A unique book collating new writing by people who are disabled or Deaf will be officially launched this week. The first of its kind in the UK, the collection titled Stairs and Whispers: D/deaf and Disabled Poets Write Back, will be unveiled at Birmingham City University at a special launch event featuring a selection of readings from the anthology.
The book exclusively contains works penned by writers who are disabled or D/deaf and is described as “showcasing a diversity of opinions and survival strategies for an ableist world. With contributions that span Vispo to Surrealism, and range from hard-hitting political commentary to intimate lyrical pieces, these poets refuse to perform or inspire according to tired, old narratives.”
Stairs and Whispers’ release comes five years after its US counterpart Beauty is a Verb, which was heralded as a ground-breaking step both in raising awareness and bringing a new readership to its writers.
Edited by Sandra Alland, Khairani Barokka and Daniel Sluman, the UK anthology brings together a mix of surrealist poetry, hard-hitting political commentary, intimate lyrical writing and survival strategies for Deaf and disabled people.
The book will be officially launched on June 3 at Birmingham City University’s Curzon Building, following a series of talks, film screenings and readings from the book.
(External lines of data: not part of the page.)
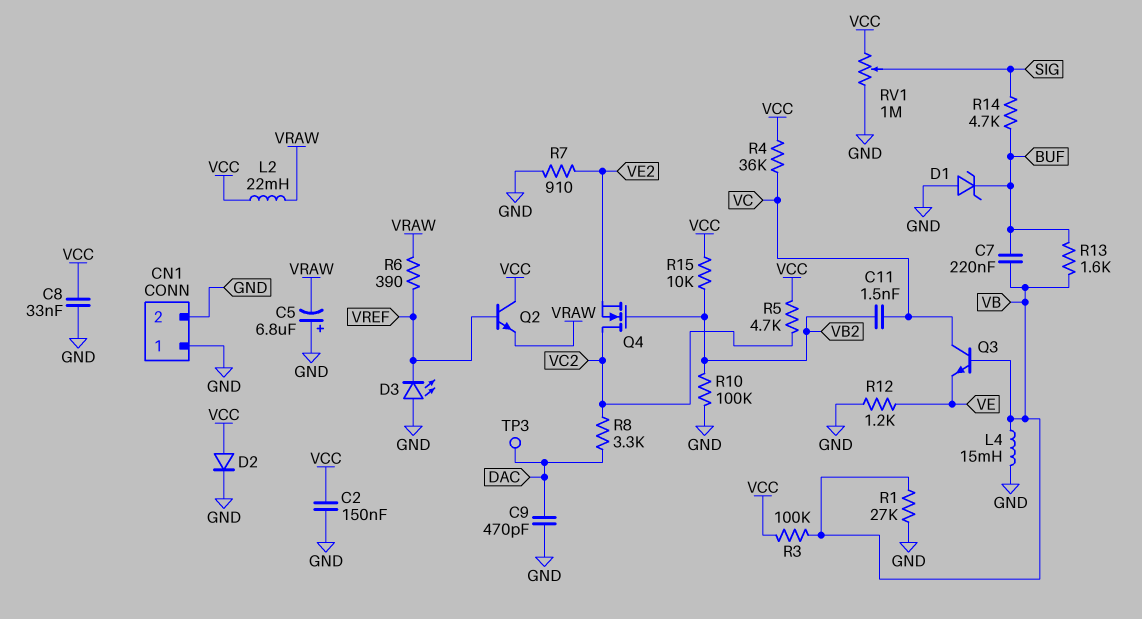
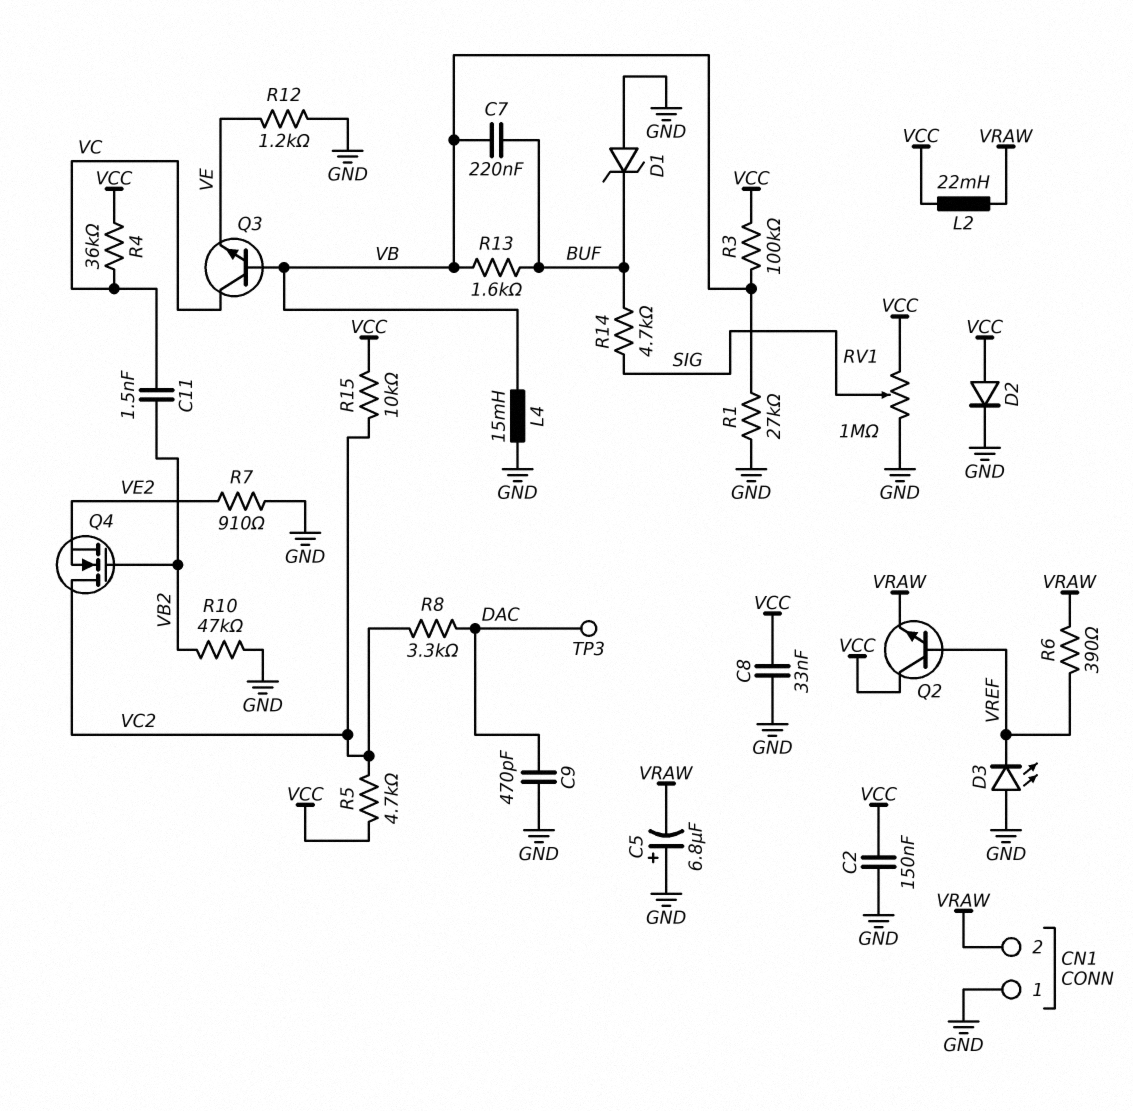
CN1 pin 2: GND -> VRAW
R10: 100k (GND, VB2) -> 47k (GND, VB2)
R15: 10k (VB2, VCC) -> 10k (VC2, VCC)

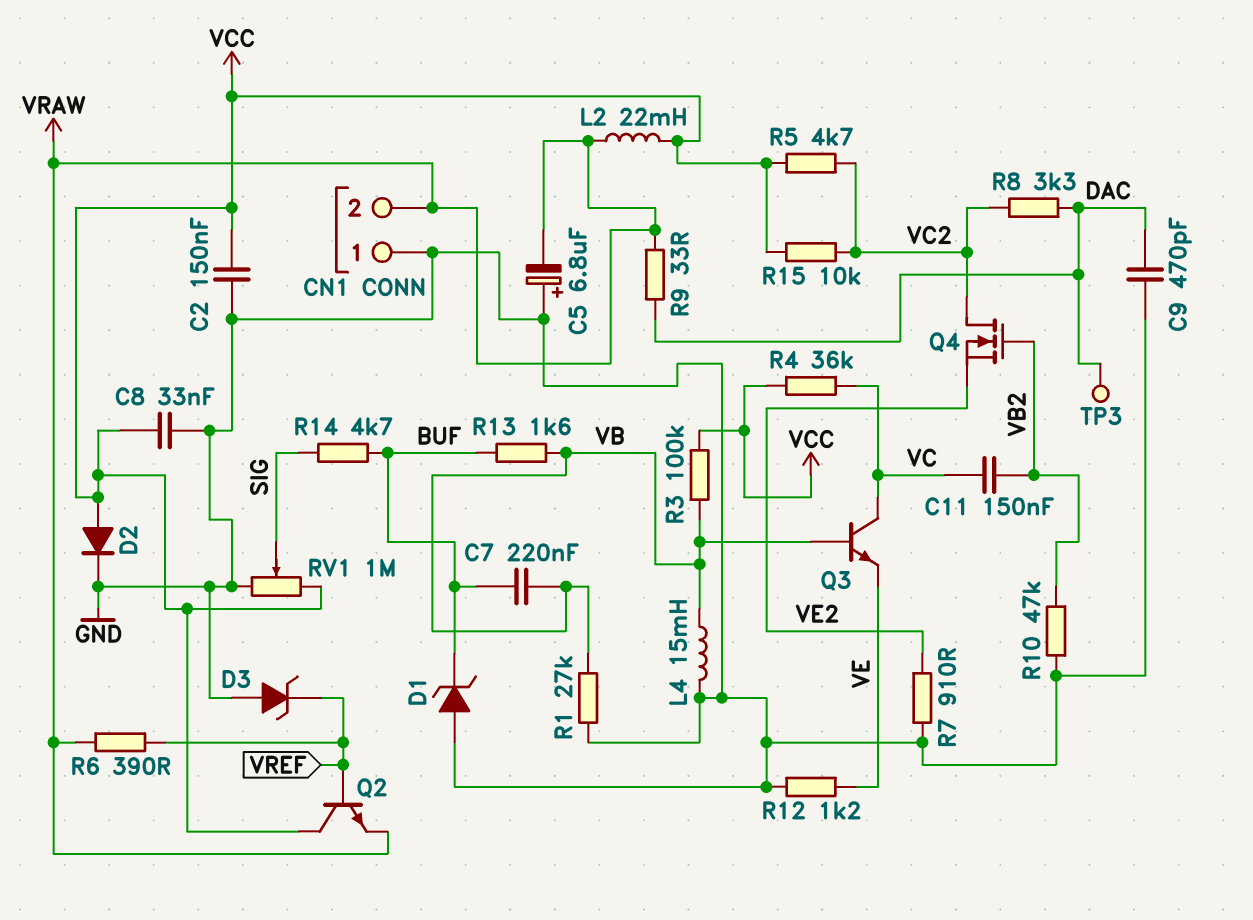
C11: 1.5nF (VB2, VC) -> 150nF (VB2, VC)
D3: LED (A GND, K VREF) -> zener (A GND, K VREF)
R9: none -> 33 (DAC, VRAW)

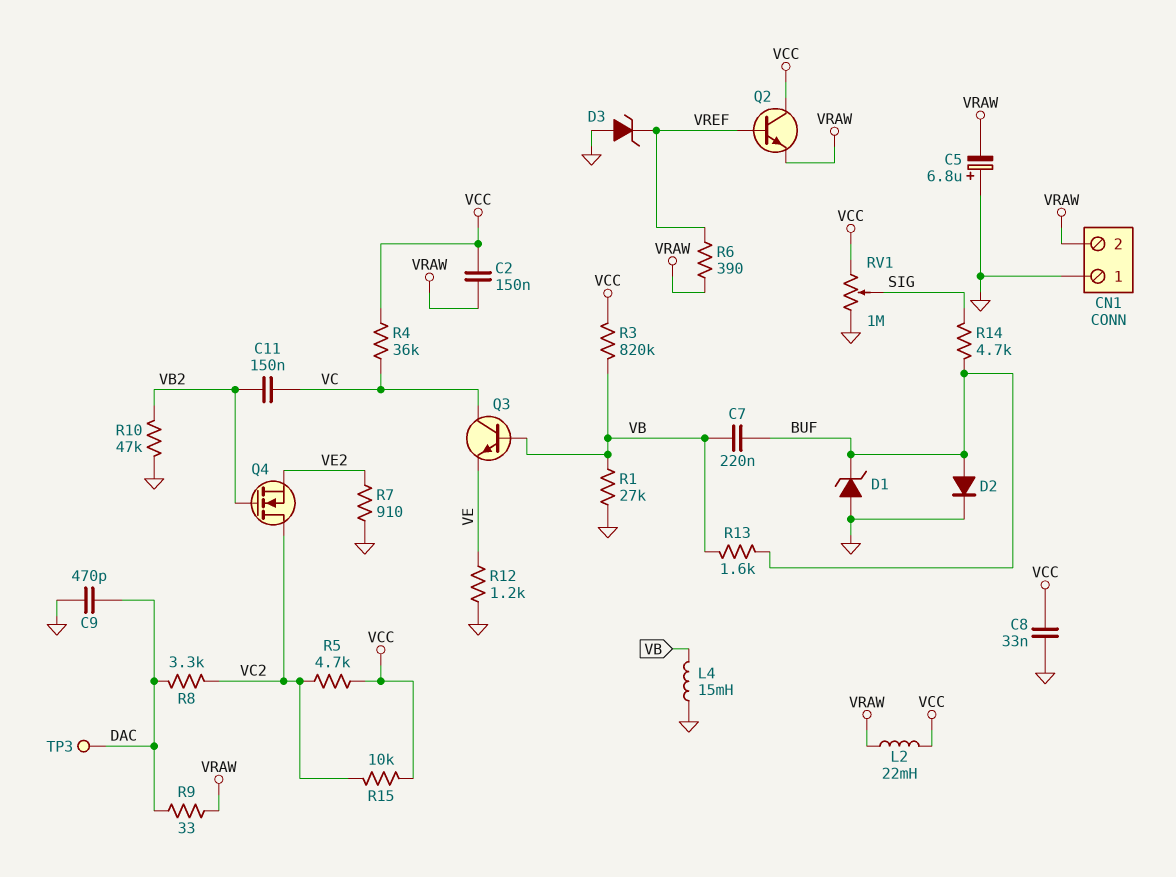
C2: 150nF (GND, VCC) -> 150nF (VCC, VRAW)
D2: diode (A VCC, K GND) -> diode (A BUF, K GND)
R3: 100k (VB, VCC) -> 820k (VB, VCC)

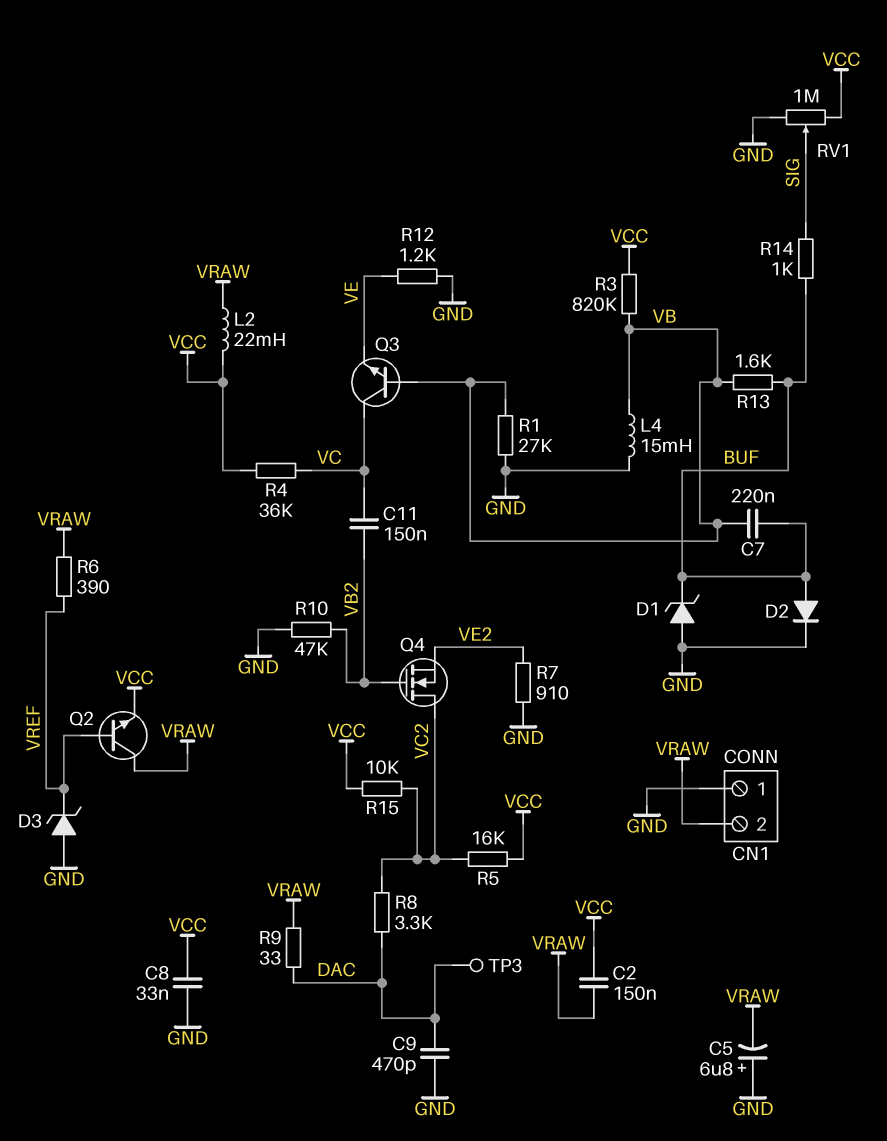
Q2: NPN (B VREF, C VCC, E VRAW) -> NPN (B VREF, C VRAW, E VCC)
R5: 4.7k (VC2, VCC) -> 16k (VC2, VCC)
R14: 4.7k (BUF, SIG) -> 1k (BUF, SIG)

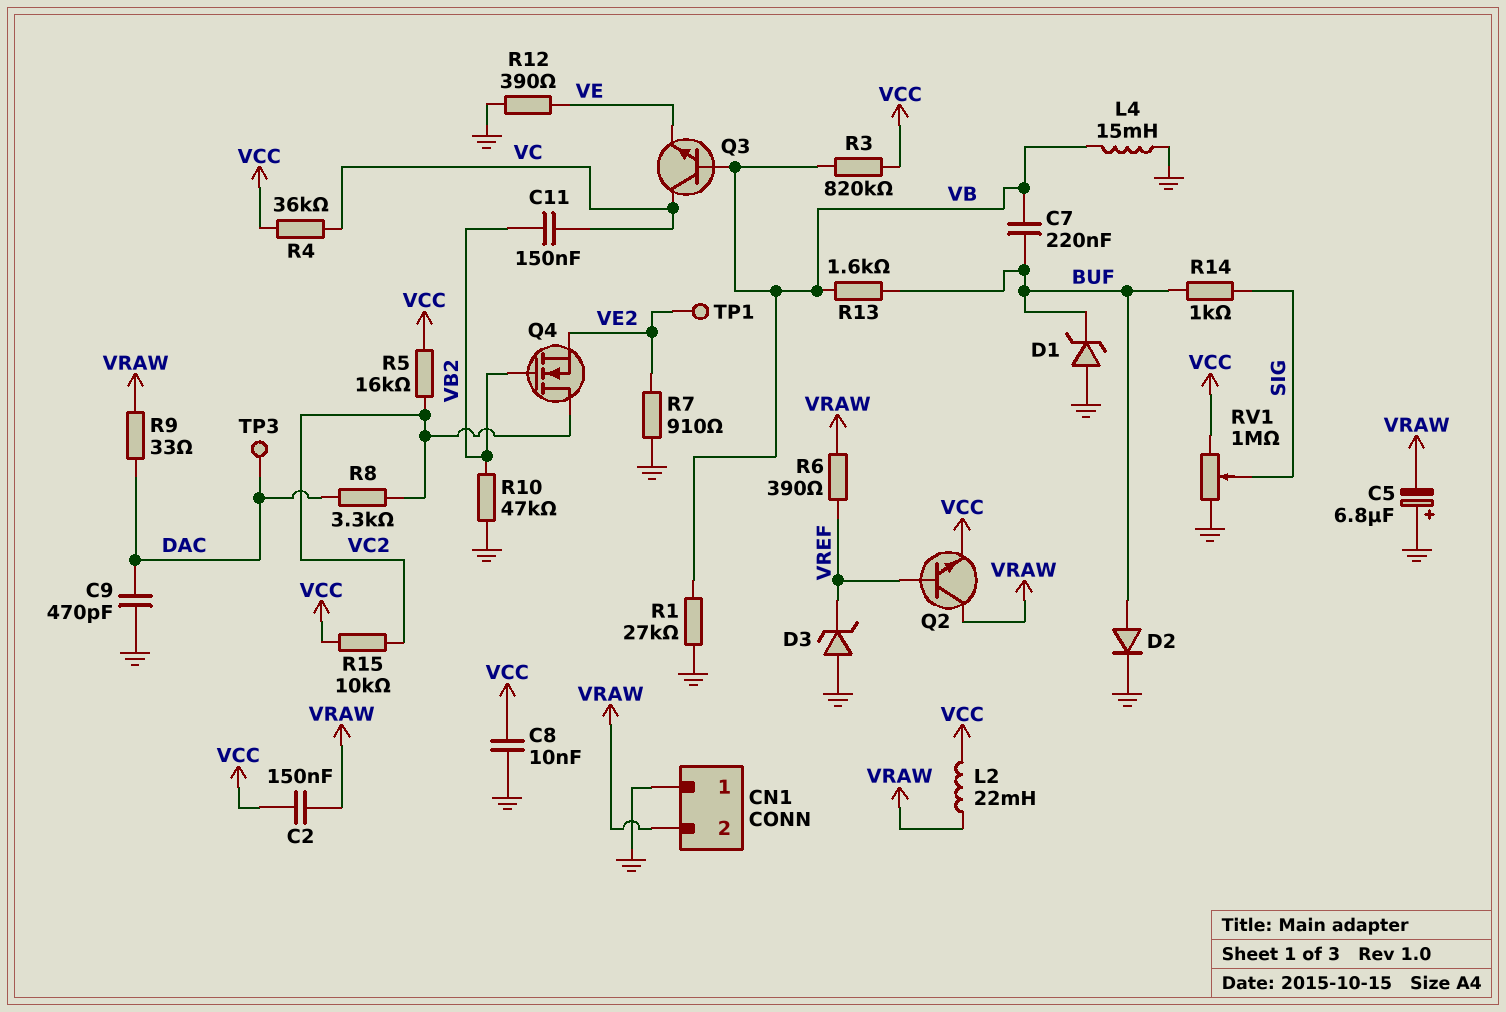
C8: 33nF (GND, VCC) -> 10nF (GND, VCC)
R12: 1.2k (GND, VE) -> 390 (GND, VE)
TP1: none -> test point (VE2)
Dr Gregory Leadbetter, Reader in Literature and Creative Writing at Birmingham City University and a Trustee of Writing West Midlands, says:
“I’m delighted that the Institute of Creative and Critical Writing will be hosting the launch of this exciting new book – and to be working with our friends and partners at Nine Arches Press as they bring a work of such life and significance into the world. ‘Stairs and Whispers’ marks a new step forward in the ongoing diversification of contemporary publishing.”
The Institute of Creative and Critical Writing exists to cultivate the literary arts and the life of ideas.
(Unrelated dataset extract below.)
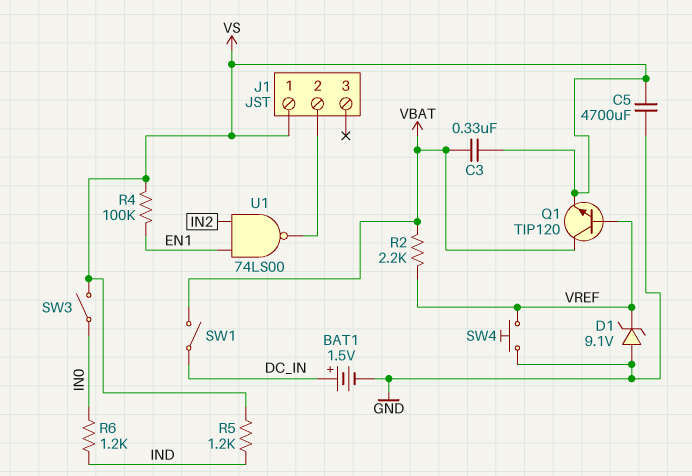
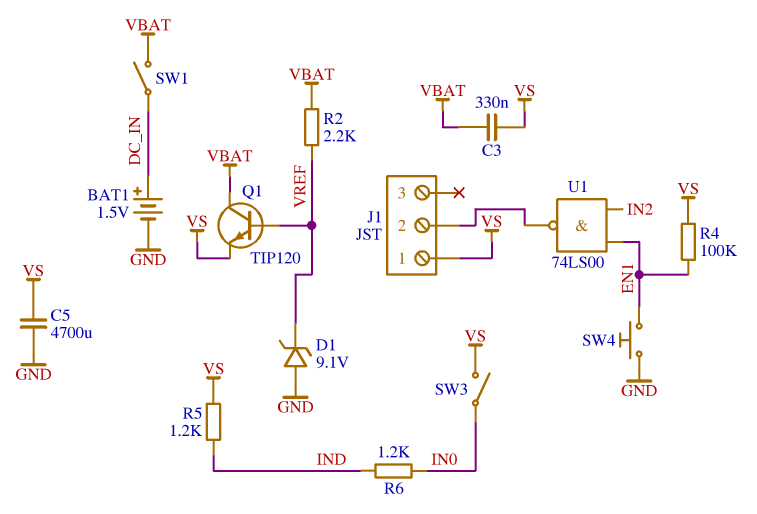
SW4: button (GND, VREF) -> button (EN1, GND)

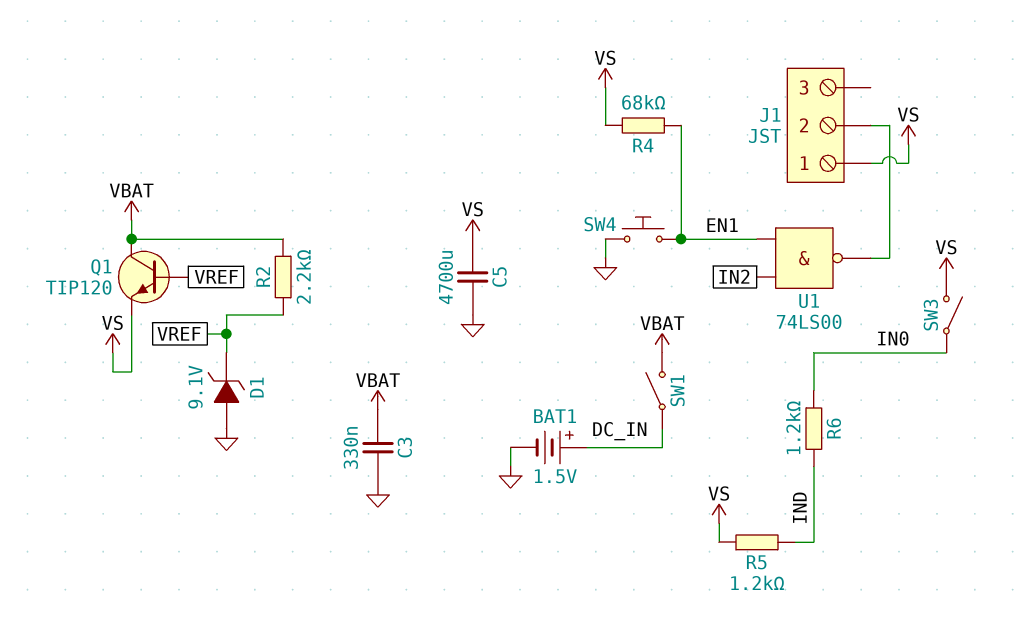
C3: 330nF (VBAT, VS) -> 330nF (GND, VBAT)
R4: 100k (EN1, VS) -> 68k (EN1, VS)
Based within the School of English at Birmingham City University, it both enriches the University’s creative writing programme, through its series of masterclasses and guest author seminars, and engages with the wider culture beyond the University, through its calendar of exciting public events.
Tom Shakespeare, author of Disability Rights and Wrongs comments:
“This is a collection which redefines what poetry is. This is a collection which is nearly as varied as the diversity of impairment and disability and D/deaf experiences in Britain today. This is a collection which I will read and re-read until I have absorbed the richness and colour and anger and misery and humour and power of it.”
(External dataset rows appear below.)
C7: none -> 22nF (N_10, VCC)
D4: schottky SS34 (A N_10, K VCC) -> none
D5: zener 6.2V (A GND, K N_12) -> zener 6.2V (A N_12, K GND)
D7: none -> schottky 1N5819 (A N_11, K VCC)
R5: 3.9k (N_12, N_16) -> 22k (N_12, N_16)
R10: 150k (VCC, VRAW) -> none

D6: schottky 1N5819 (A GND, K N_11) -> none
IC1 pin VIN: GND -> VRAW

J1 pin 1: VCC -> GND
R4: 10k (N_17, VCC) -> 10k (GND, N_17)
The term ‘D/deaf’ is used to describe those who are sign language users (Deaf) and those who are hard of hearing, but who use English as their first language (deaf).
Sheila Black, co-editor of the US anthology, Beauty is a Verb, adds further:
“The poems here are gorgeous and important.”
Sandra Alland, one of the three anthology editors, says:
“We hope these poems, essays, recordings and videos will spark much-deserved interest in, and discussion about, the specific kinds of brilliance that form disabled and D/deaf poetics.
“Along with my two co-editors, Khairani Barokka and Daniel Sluman, I’m thrilled to present 54 poets who creatively counter the daily violence and erasure our communities face – and to contribute to the vast and stunning literary and performance traditions of our many disabled and D/deaf accomplices across the globe.”